The Chaikin Money-Flow is an oscillator that helps signal if a stock is undergoing accumulation or distribution. It is calculated from the daily readings of the Accumulation Distribution Line.

The CMF is unlike a momentum oscillator in that it is not influenced by the daily price change. Instead, the indicator focuses on the location of the close relative to the range for the period (daily or weekly).

It is created by subtracting a 10-period exponential moving average of the accumulation/distribution line from a 3-period exponential average of it.


Upside / Downside Volume is calculated by dividing Advancing Volume by Declining Volume.

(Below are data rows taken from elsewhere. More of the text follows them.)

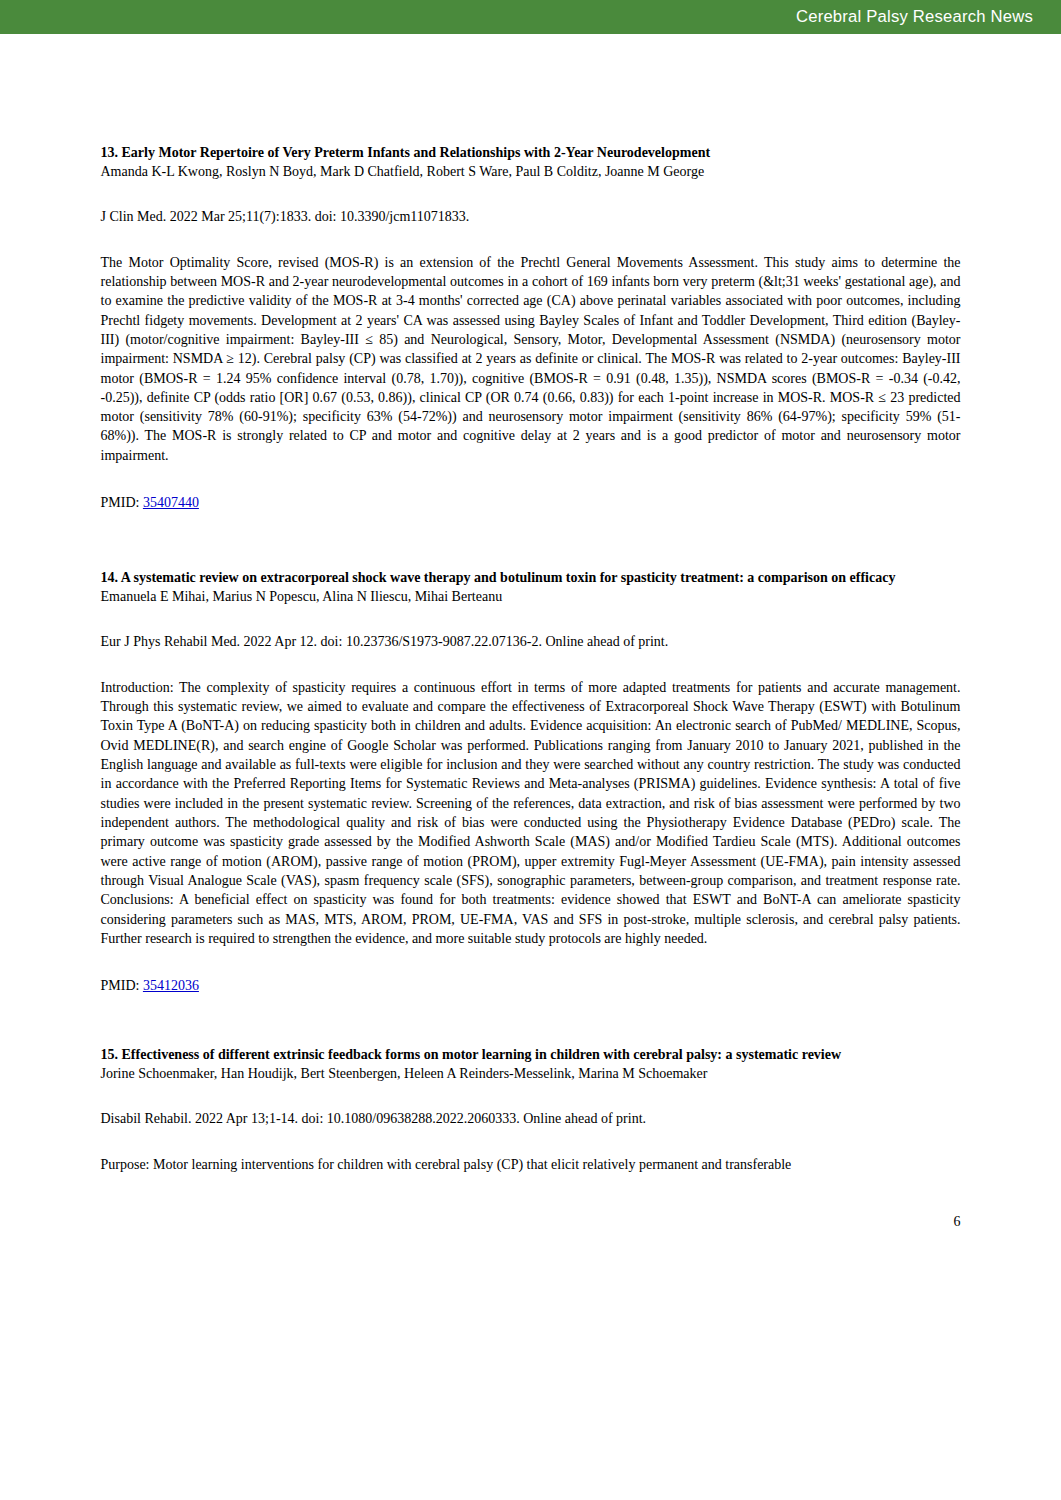Cerebral Palsy Research News
13. Early Motor Repertoire of Very Preterm Infants and Relationships with 2-Year Neurodevelopment
Amanda K-L Kwong, Roslyn N Boyd, Mark D Chatfield, Robert S Ware, Paul B Colditz, Joanne M George
J Clin Med. 2022 Mar 25;11(7):1833. doi: 10.3390/jcm11071833.
The Motor Optimality Score, revised (MOS-R) is an extension of the Prechtl General Movements Assessment. This study aims to determine the relationship between MOS-R and 2-year neurodevelopmental outcomes in a cohort of 169 infants born very preterm (&lt;31 weeks' gestational age), and to examine the predictive validity of the MOS-R at 3-4 months' corrected age (CA) above perinatal variables associated with poor outcomes, including Prechtl fidgety movements. Development at 2 years' CA was assessed using Bayley Scales of Infant and Toddler Development, Third edition (Bayley-III) (motor/cognitive impairment: Bayley-III ≤ 85) and Neurological, Sensory, Motor, Developmental Assessment (NSMDA) (neurosensory motor impairment: NSMDA ≥ 12). Cerebral palsy (CP) was classified at 2 years as definite or clinical. The MOS-R was related to 2-year outcomes: Bayley-III motor (BMOS-R = 1.24 95% confidence interval (0.78, 1.70)), cognitive (BMOS-R = 0.91 (0.48, 1.35)), NSMDA scores (BMOS-R = -0.34 (-0.42, -0.25)), definite CP (odds ratio [OR] 0.67 (0.53, 0.86)), clinical CP (OR 0.74 (0.66, 0.83)) for each 1-point increase in MOS-R. MOS-R ≤ 23 predicted motor (sensitivity 78% (60-91%); specificity 63% (54-72%)) and neurosensory motor impairment (sensitivity 86% (64-97%); specificity 59% (51-68%)). The MOS-R is strongly related to CP and motor and cognitive delay at 2 years and is a good predictor of motor and neurosensory motor impairment.
PMID: 35407440
14. A systematic review on extracorporeal shock wave therapy and botulinum toxin for spasticity treatment: a comparison on efficacy
Emanuela E Mihai, Marius N Popescu, Alina N Iliescu, Mihai Berteanu
Eur J Phys Rehabil Med. 2022 Apr 12. doi: 10.23736/S1973-9087.22.07136-2. Online ahead of print.
Introduction: The complexity of spasticity requires a continuous effort in terms of more adapted treatments for patients and accurate management. Through this systematic review, we aimed to evaluate and compare the effectiveness of Extracorporeal Shock Wave Therapy (ESWT) with Botulinum Toxin Type A (BoNT-A) on reducing spasticity both in children and adults. Evidence acquisition: An electronic search of PubMed/ MEDLINE, Scopus, Ovid MEDLINE(R), and search engine of Google Scholar was performed. Publications ranging from January 2010 to January 2021, published in the English language and available as full-texts were eligible for inclusion and they were searched without any country restriction. The study was conducted in accordance with the Preferred Reporting Items for Systematic Reviews and Meta-analyses (PRISMA) guidelines. Evidence synthesis: A total of five studies were included in the present systematic review. Screening of the references, data extraction, and risk of bias assessment were performed by two independent authors. The methodological quality and risk of bias were conducted using the Physiotherapy Evidence Database (PEDro) scale. The primary outcome was spasticity grade assessed by the Modified Ashworth Scale (MAS) and/or Modified Tardieu Scale (MTS). Additional outcomes were active range of motion (AROM), passive range of motion (PROM), upper extremity Fugl-Meyer Assessment (UE-FMA), pain intensity assessed through Visual Analogue Scale (VAS), spasm frequency scale (SFS), sonographic parameters, between-group comparison, and treatment response rate. Conclusions: A beneficial effect on spasticity was found for both treatments: evidence showed that ESWT and BoNT-A can ameliorate spasticity considering parameters such as MAS, MTS, AROM, PROM, UE-FMA, VAS and SFS in post-stroke, multiple sclerosis, and cerebral palsy patients. Further research is required to strengthen the evidence, and more suitable study protocols are highly needed.
PMID: 35412036
15. Effectiveness of different extrinsic feedback forms on motor learning in children with cerebral palsy: a systematic review
Jorine Schoenmaker, Han Houdijk, Bert Steenbergen, Heleen A Reinders-Messelink, Marina M Schoemaker
Disabil Rehabil. 2022 Apr 13;1-14. doi: 10.1080/09638288.2022.2060333. Online ahead of print.
Purpose: Motor learning interventions for children with cerebral palsy (CP) that elicit relatively permanent and transferable
6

The OBV (On-balance volume) should follow the same direction as the price trend (i.e it needs to be used as a divergence and coincident indicator). The Total volume is assigned a + or – Value. Then, the cumulative Total is calculated. It is the direction which is important.

obv

 

Richard Arm’s) Equivolume uses a unique approach of substituting volume for time along the bottom scale of a chart. When volume rise, the price chart is elongated to the right, rather than extending the height of the bar.

 


The Market facilitation index (MFI). In weighting the likelihood that prices are indicating a direction rather than a false start, the tick volume compared with the price range for the same period can compare the willingness of the market to move with prices.

It is calculated as such: range / Volume = (High – Low) / volume

When Tick Volume INCREASE and MFI INCREASE, the trend is confirmed
When Tick Volume DECREASE and MFI DECREASE, it indicates a false direction
When Tick Volume DECREASE and MFI INCREASE, the entry timing is most likely a poor one
When Tick Volume INCREASE and MFI INCREASE, it is potentially the start of a new trend

(Tick volume is measuring every trade whether up or down and the volume that accompanies those trades for a given time period).